Moreover, there are studies to counter the argument that social and psychological factors play a role in accounting for the differences between children and adults (and therefore resulting in differences in levels of proficiency in L2). Several accounts (Johnson and Newport, 1989; Oyama, 1978) in fact show that motivational factors cannot account for the decrease in ultimate attainment with increasing ages of onset (AOs).
As for the cases of competent adult learners of L2, in a study by DeKeyser in 2000, all but one of the late L2 starters who had achieved scores within the range of child starters on a grammaticality judgement test also scored high on a test of verbal analytical ability. This result led DeKeyser to conclude that only adults with such special abilities can reach near-native L2 competence. Ioup et al. also hypothesise that talent for learning languages, such as in Julie’s case, originates from “unusual brain organisation where a greater proportion of the cortex is devoted to language” (Ioup, et al. , 1994, p. 2).
Therefore, it appears that social and psychological factors fail as an alternative to account for a critical period in language acquisition. However, there is no reason to conclude that these factors do not play a role in language acquisition. While maturation would seem to be responsible for age-related decline in learning potential, non-maturation factors can account for why some adult learners of L2 perform better than others. Studies by Moyer (1999) and Johnson and Newport (1989) show that there is huge variation in the level of L2 achievement for learners with AOs after the completion of maturation.

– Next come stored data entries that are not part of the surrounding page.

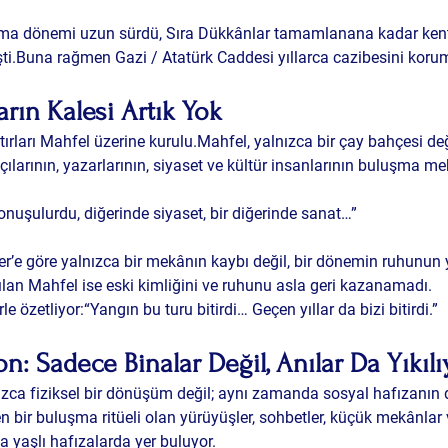
nma dönemi uzun sürdü, Sıra Dükkânlar tamamlanana kadar kentt
i.Buna rağmen Gazi / Atatürk Caddesi yıllarca cazibesini korum
arın Kalesi Artık Yok
ırları Mahfel üzerine kurulu.Mahfel, yalnızca bir çay bahçesi değ
tçılarının, yazarlarının, siyaset ve kültür insanlarının buluşma me
nuşulurdu, diğerinde siyaset, bir diğerinde sanat…”
r’e göre yalnızca bir mekânın kaybı değil, 
bir dönemin ruhunun 
ılan Mahfel ise eski kimliğini ve ruhunu asla geri kazanamadı.
e özetliyor:“Yangın bu turu bitirdi… Geçen yıllar da bizi bitirdi.”
n: Sadece Binalar Değil, Anılar Da Yıkılı
ızca fiziksel bir dönüşüm değil; aynı zamanda sosyal hafızanın da
n bir buluşma ritüeli olan yürüyüşler, sohbetler, küçük mekânlar
ca yaşlı hafızalarda yer buluyor.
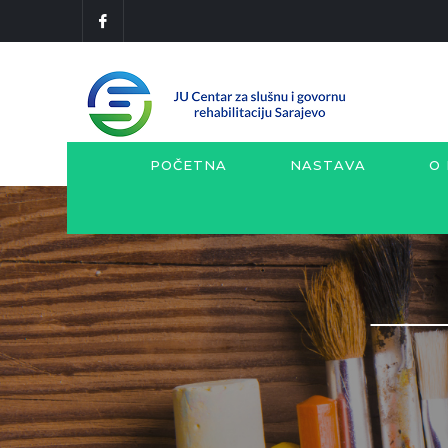
POČETNA
NASTAVA
O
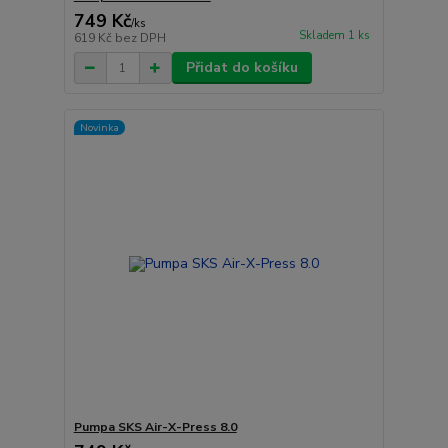
749 Kč
/
ks
Skladem 1 ks
619 Kč
bez DPH
Přidat do košíku
Novinka
Pumpa SKS Air-X-Press 8.0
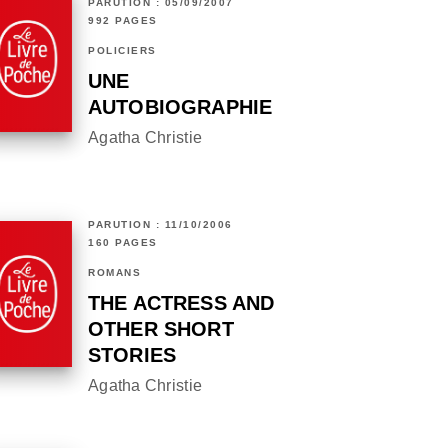
PARUTION : 05/09/2007
992 PAGES
POLICIERS
UNE
AUTOBIOGRAPHIE
Agatha Christie
PARUTION : 11/10/2006
160 PAGES
ROMANS
THE ACTRESS AND
OTHER SHORT
STORIES
Agatha Christie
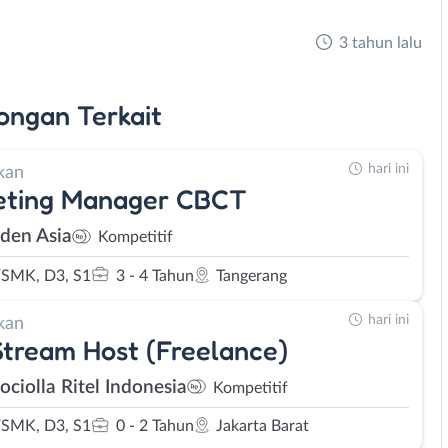
3 tahun lalu
ongan
Terkait
hari ini
kan
eting Manager CBCT
den Asia
Kompetitif
SMK, D3, S1
3 - 4 Tahun
Tangerang
hari ini
kan
Stream Host (Freelance)
ociolla Ritel Indonesia
Kompetitif
SMK, D3, S1
0 - 2 Tahun
Jakarta Barat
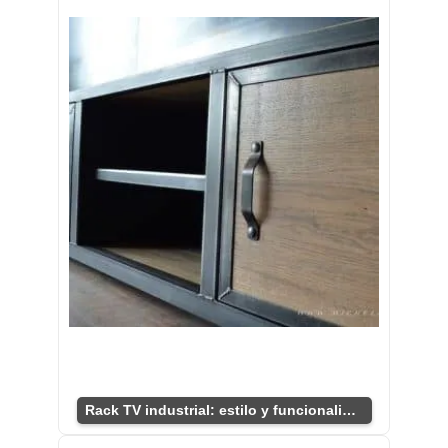
Rack TV industrial: estilo y funcionalidad única.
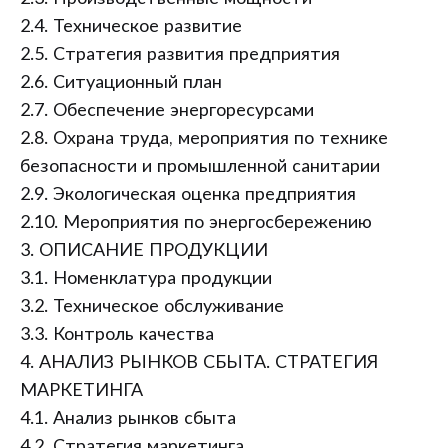
2.4. Техническое развитие
2.5. Стратегия развития предприятия
2.6. Ситуационный план
2.7. Обеспечение энергоресурсами
2.8. Охрана труда, мероприятия по технике
безопасности и промышленной санитарии
2.9. Экологическая оценка предприятия
2.10. Мероприятия по энергосбережению
3. ОПИСАНИЕ ПРОДУКЦИИ
3.1. Номенклатура продукции
3.2. Техническое обслуживание
3.3. Контроль качества
4. АНАЛИЗ РЫНКОВ СБЫТА. СТРАТЕГИЯ
МАРКЕТИНГА
4.1. Анализ рынков сбыта
4.2. Стратегия маркетинга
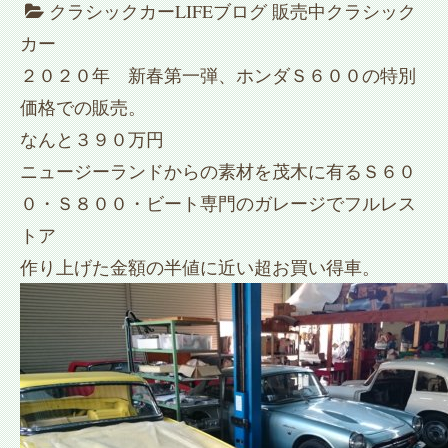
クラシックカーLIFEブログ
販売中クラシック
カー
２０２０年 新春第一弾、ホンダＳ６００の特別
価格での販売。
なんと３９０万円
ニュージーランドからの素材を茂木に有るＳ６０
０・Ｓ８００・ビート専門のガレージでフルレス
トア
作り上げた金額の半値に近い超お買い得車。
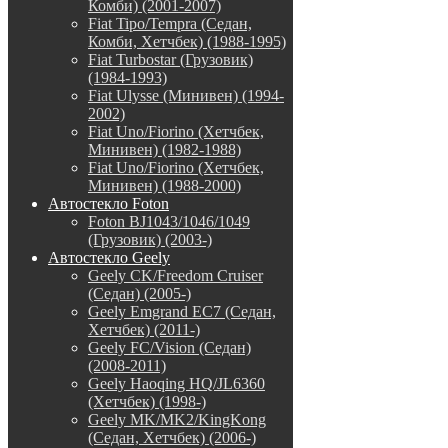
Комби) (2001-2007)
Fiat Tipo/Tempra (Седан,
Комби, Хетчбек) (1988-1995)
Fiat Turbostar (Грузовик)
(1984-1993)
Fiat Ulysse (Минивен) (1994-
2002)
Fiat Uno/Fiorino (Хетчбек,
Минивен) (1982-1988)
Fiat Uno/Fiorino (Хетчбек,
Минивен) (1988-2000)
Автостекло Foton
Foton BJ1043/1046/1049
(Грузовик) (2003-)
Автостекло Geely
Geely CK/Freedom Cruiser
(Седан) (2005-)
Geely Emgrand EC7 (Седан,
Хетчбек) (2011-)
Geely FC/Vision (Седан)
(2008-2011)
Geely Haoqing HQ/JL6360
(Хетчбек) (1998-)
Geely MK/MK2/KingKong
(Седан, Хетчбек) (2006-)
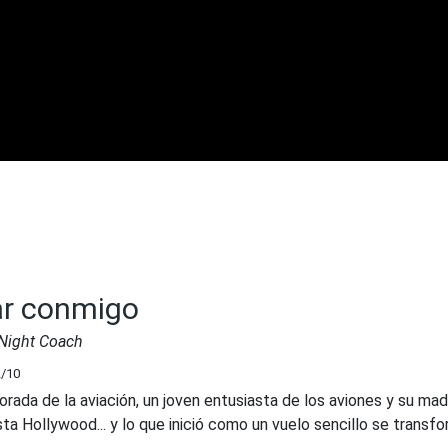
ar conmigo
 Night Coach
2
/10
rada de la aviación, un joven entusiasta de los aviones y su mad
sta Hollywood... y lo que inició como un vuelo sencillo se transf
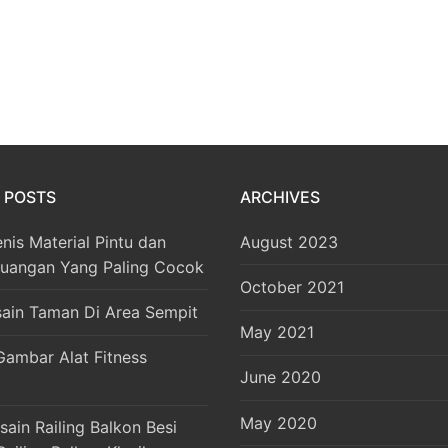
 POSTS
ARCHIVES
enis Material Pintu dan
August 2023
Ruangan Yang Paling Cocok
October 2021
sain Taman Di Area Sempit
May 2021
Gambar Alat Fitness
June 2020
May 2020
ain Railing Balkon Besi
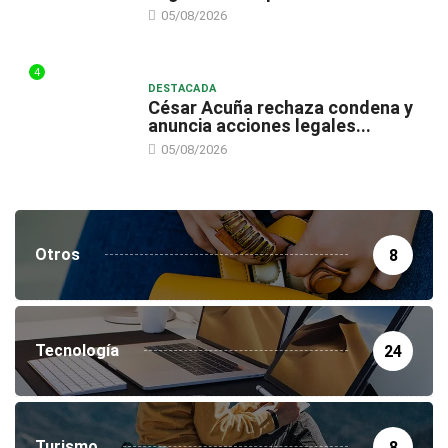
05/08/2026
4
DESTACADA
César Acuña rechaza condena y
anuncia acciones legales...
05/08/2026
Otros
8
Tecnología
24
Turismo
8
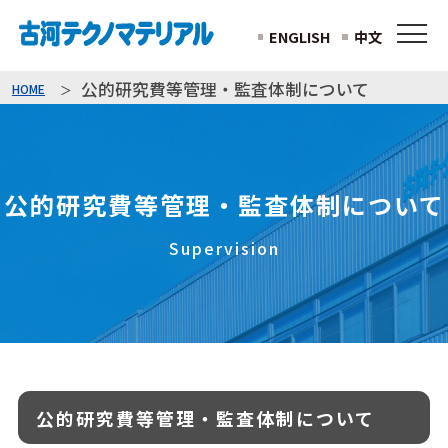
ENGLISH
中文
公的研究費等管理・監査体制について
HOME
公的研究費等管理・監査体制について
Supervision
公的研究費等管理・監査体制について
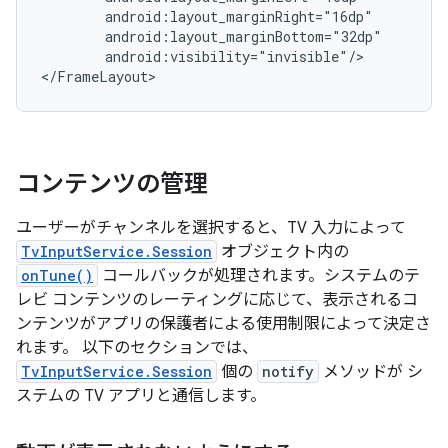
android:visibility="invisible"/>

</FrameLayout>
コンテンツの管理
ユーザーがチャンネルを選択すると、TV 入力によって
TvInputService.Session
オブジェクト内の
onTune()
コールバックが処理されます。システムのテ
レビ コンテンツのレーティングに応じて、表示されるコ
ンテンツがアプリの保護者による使用制限によって決定さ
れます。 以下のセクションでは、
TvInputService.Session
個の
notify
メソッドが シ
ステムの TV アプリと通信します。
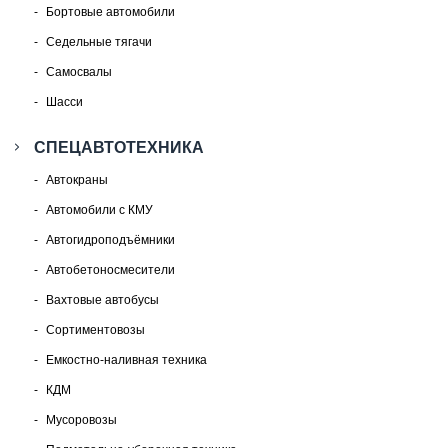
Бортовые автомобили
Седельные тягачи
Самосвалы
Шасси
СПЕЦАВТОТЕХНИКА
Автокраны
Автомобили с КМУ
Автогидроподъёмники
Автобетоносмесители
Вахтовые автобусы
Сортиментовозы
Емкостно-наливная техника
КДМ
Мусоровозы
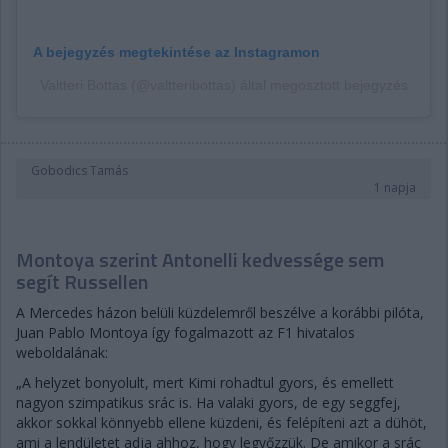
A bejegyzés megtekintése az Instagramon
Valtteri Bottas (@valtteribottas) által megosztott bejegyzés
Gobodics Tamás
1 napja
Montoya szerint Antonelli kedvessége sem
segít Russellen
A Mercedes házon belüli küzdelemről beszélve a korábbi pilóta,
Juan Pablo Montoya így fogalmazott az F1 hivatalos
weboldalának:
„A helyzet bonyolult, mert Kimi rohadtul gyors, és emellett
nagyon szimpatikus srác is. Ha valaki gyors, de egy seggfej,
akkor sokkal könnyebb ellene küzdeni, és felépíteni azt a dühöt,
ami a lendületet adja ahhoz, hogy legyőzzük. De amikor a srác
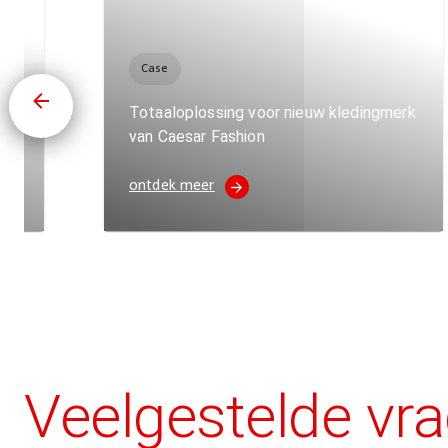
Case
reau
Totaaloplossing voor nieuw kledingmerk
van Caesar Fashion
ontdek meer
Veelgestelde vr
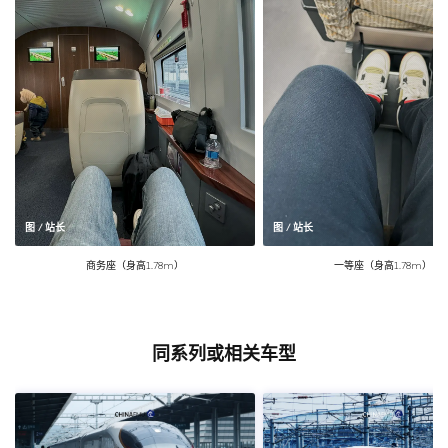
图 / 站长
图 / 站长
商务座（身高1.78m）
一等座（身高1.78m）
同系列或相关车型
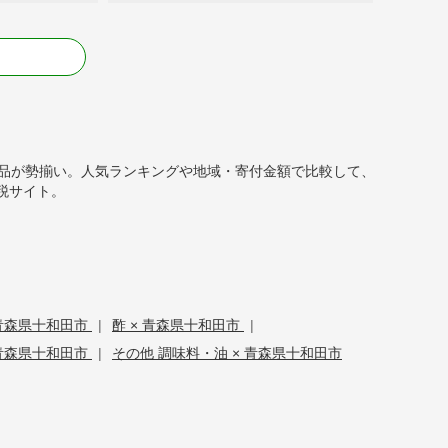
る
返礼品が勢揃い。人気ランキングや地域・寄付金額で比較して、
税サイト。
 青森県十和田市
|
酢 × 青森県十和田市
|
 青森県十和田市
|
その他 調味料・油 × 青森県十和田市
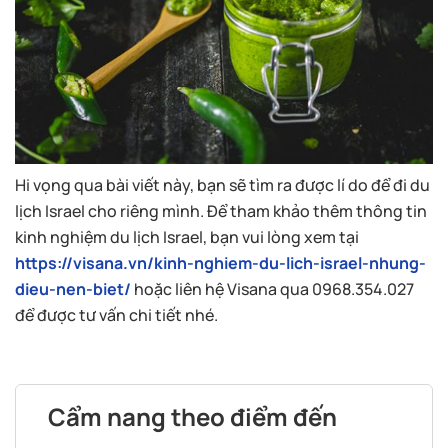
Hi vọng qua bài viết này, bạn sẽ tìm ra được lí do để đi du
lịch Israel cho riêng mình. Để tham khảo thêm thông tin
kinh nghiệm du lịch Israel, bạn vui lòng xem tại
https://visana.vn/kinh-nghiem-du-lich-israel-nhung-
dieu-nen-biet/
hoặc liên hệ Visana qua 0968.354.027
để được tư vấn chi tiết nhé.
Cẩm nang theo điểm đến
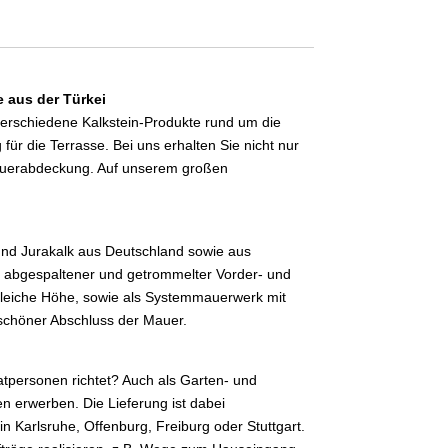
 aus der Türkei
n verschiedene Kalkstein-Produkte rund um die
r die Terrasse. Bei uns erhalten Sie nicht nur
Mauerabdeckung. Auf unserem großen
und Jurakalk aus Deutschland sowie aus
it abgespaltener und getrommelter Vorder- und
e gleiche Höhe, sowie als Systemmauerwerk mit
 schöner Abschluss der Mauer.
atpersonen richtet? Auch als Garten- und
erwerben. Die Lieferung ist dabei
n Karlsruhe, Offenburg, Freiburg oder Stuttgart.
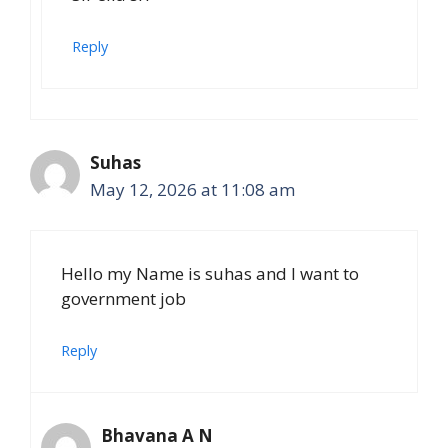
Reply
Suhas
May 12, 2026 at 11:08 am
Hello my Name is suhas and I want to
government job
Reply
Bhavana A N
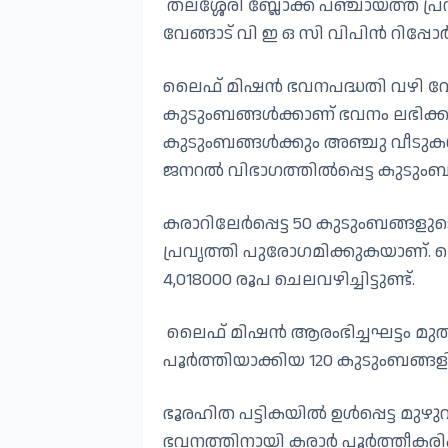
തലശ്ശേരി ബ്ലോക്ക്‌ പഞ്ചായത്ത് പ
വേങ്ങാട് വി ഇ ഒ സി വിപിൻ റിപ്പോർട്
ലൈഫ് മിഷൻ ഭവനപദ്ധതി വഴി വേങ്
കുടുംബങ്ങൾക്കാണ് ഭവനം ലഭിക്ക
കുടുംബങ്ങൾക്കും അഞ്ചു വീടുകൾ
ജനറൽ വിഭാഗത്തിൽപ്പെട്ട കുടും
കരാറിലേർപ്പെട്ട 50 കുടുംബങ്ങളു
പ്രവൃത്തി പുരോഗമിക്കുകയാണ്. 
4,018000 രൂപ ചെലവഴിച്ചിട്ടുണ്ട്.
ലൈഫ് മിഷൻ ആരംഭിച്ചഘട്ടം മുത
പൂർത്തിയാക്കിയ 120 കുടുംബങ്ങളിൽ
ഭൂരഹിത പട്ടികയിൽ ഉൾപ്പെട്ട മുഴ
ഭവനത്തിനായി കരാർ പൂർത്തീകരിക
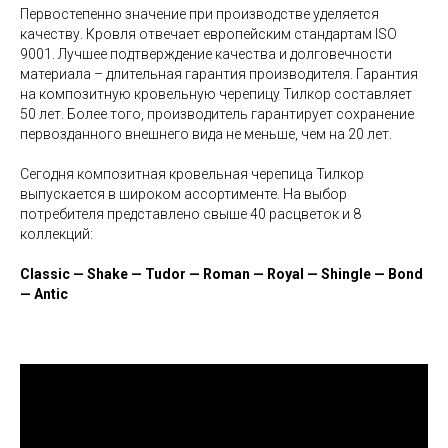
Первостепенно значение при производстве уделяется
качеству. Кровля отвечает европейским стандартам ISO
9001. Лучшее подтверждение качества и долговечности
материала – длительная гарантия производителя. Гарантия
на композитную кровельную черепицу Тилкор составляет
50 лет. Более того, производитель гарантирует сохранение
первозданного внешнего вида не меньше, чем на 20 лет.
Сегодня композитная кровельная черепица Тилкор
выпускается в широком ассортименте. На выбор
потребителя представлено свыше 40 расцветок и 8
коллекций:
Classic — Shake — Tudor — Roman — Royal — Shingle — Bond
— Antic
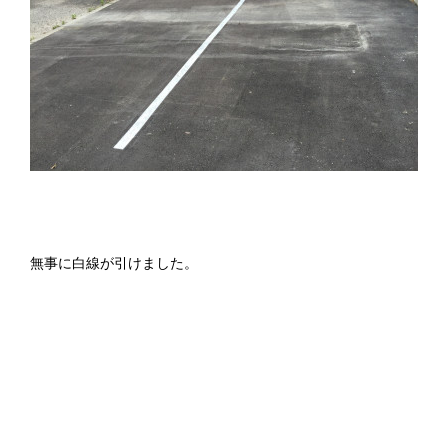
無事に白線が引けました。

Holding AO constant, factors such as degree of motivation, the amount and type of instruction that post-puberty L2 learners contribute to greater success in L2 acquisition (Moyer, 1999). Similarly, Bongaerts and his colleagues have suggested that intensive training in the perception and production of L2 sounds, high motivation and continued access to ample L2 input may account for the near-native pronunciation of their foreign studies students (Bongaerts, 1999, pp. 154-5). It seems that the available studies still point to biological factors as being solely responsible for the differences between child and adult L2 learners.
For age of onset beyond maturation, native-like proficiency in a foreign language becomes much more difficult. However, innate capability for language learning, high motivation and intense training may still help in overcoming the biological barrier to mastering the L2. Even though the implication that biological scheduling places native-like attainment out of reach sounds pessimistic, the fact that to some extent, social and psychological factors may compensate for this should be encouraging to L2 learners.